Another medic who was treating victims forcefully directed Martinette to treat himself. He reluctantly did so, cutting off his sleeve and noticing two "quarter-sized holes" in his arm, he said.

Martinette received no nerve damage in his arm.

"It couldn't have taken a more perfect path to cause the least amount of damage," he said, "just under the nerves and just above the bone."

After the peak in action on the scene, Martinette and the other victims were evacuated from the area to hospitals.

In the aftermath, the perpetrators were never found; seven or eight Soldiers were injured in the incident; and the Iraqi civilian sustained more injuries in the second blast but lived.

"Nobody died that day, miraculously," said Martinette.

Indeed, Martinette can count - no tally - his blessings. This wasn't the first time he had encountered an IED explosion.

"This was the first one I went through without being in a vehicle," he said, listing several encounters.

With each IED incident and each day he survived in Iraq, Martinette grew into a person markedly different than the one who was likely to ask, 'What can my country do for me'' rather than 'What can I do for my country''"

Futhermore, Martinette's blossoming relationship with his wife, Joanna, brought perspective to why he was a changed man.

"My wife is the most selfless person that I have ever met," said Martinette. "She brought a compassionate side to a Soldier who had to be tough all the time."

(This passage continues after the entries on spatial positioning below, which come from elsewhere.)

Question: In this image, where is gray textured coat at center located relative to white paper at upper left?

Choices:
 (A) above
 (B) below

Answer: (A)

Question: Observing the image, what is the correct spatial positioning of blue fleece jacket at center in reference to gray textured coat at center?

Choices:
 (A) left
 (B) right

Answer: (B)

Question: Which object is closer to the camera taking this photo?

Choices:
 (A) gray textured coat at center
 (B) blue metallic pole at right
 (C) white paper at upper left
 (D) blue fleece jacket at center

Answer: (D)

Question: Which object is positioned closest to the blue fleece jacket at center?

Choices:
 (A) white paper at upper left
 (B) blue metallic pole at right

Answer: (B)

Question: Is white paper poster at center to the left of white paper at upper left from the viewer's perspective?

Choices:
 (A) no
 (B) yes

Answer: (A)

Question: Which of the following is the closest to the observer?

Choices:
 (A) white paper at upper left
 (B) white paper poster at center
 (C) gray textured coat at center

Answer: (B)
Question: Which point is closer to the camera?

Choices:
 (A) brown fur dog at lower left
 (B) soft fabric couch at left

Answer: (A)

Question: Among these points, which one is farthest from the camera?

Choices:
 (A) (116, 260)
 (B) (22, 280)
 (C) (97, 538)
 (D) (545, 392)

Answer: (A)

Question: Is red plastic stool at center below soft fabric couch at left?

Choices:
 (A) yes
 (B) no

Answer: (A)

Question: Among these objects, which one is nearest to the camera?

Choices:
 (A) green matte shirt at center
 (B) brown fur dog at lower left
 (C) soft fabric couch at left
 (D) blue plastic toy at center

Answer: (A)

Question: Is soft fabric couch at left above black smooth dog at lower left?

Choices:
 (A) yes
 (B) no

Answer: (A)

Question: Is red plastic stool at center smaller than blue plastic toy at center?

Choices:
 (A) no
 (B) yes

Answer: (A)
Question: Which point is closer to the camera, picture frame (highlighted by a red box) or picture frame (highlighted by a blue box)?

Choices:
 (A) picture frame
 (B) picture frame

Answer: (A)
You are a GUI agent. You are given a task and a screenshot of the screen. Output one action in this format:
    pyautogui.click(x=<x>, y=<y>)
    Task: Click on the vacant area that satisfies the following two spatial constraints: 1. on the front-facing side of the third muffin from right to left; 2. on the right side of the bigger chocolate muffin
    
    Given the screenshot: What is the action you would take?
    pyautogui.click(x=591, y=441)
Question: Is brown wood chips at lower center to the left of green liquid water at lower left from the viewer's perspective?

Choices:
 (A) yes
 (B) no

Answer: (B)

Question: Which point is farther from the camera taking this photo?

That compassion pushed Martinette to thinking that the war and the people involved in it are bigger than himself or any selfish want he could ever have.

"There's so much more to life than money, nice cars and fancy things," he said. "It's all about people."

Martinette reenlisted during his medal presentation ceremony and thinks he will serve 20 years in the Army. He said time spent in Iraq was priceless and serving as a medic is the best way to create a legacy of giving back to his fellow man.

"The experience lets you know that your day (to die) can come and what you do on your last day is what people are going to remember. I would hope that on my last day, I was doing something really, really good for somebody," he said.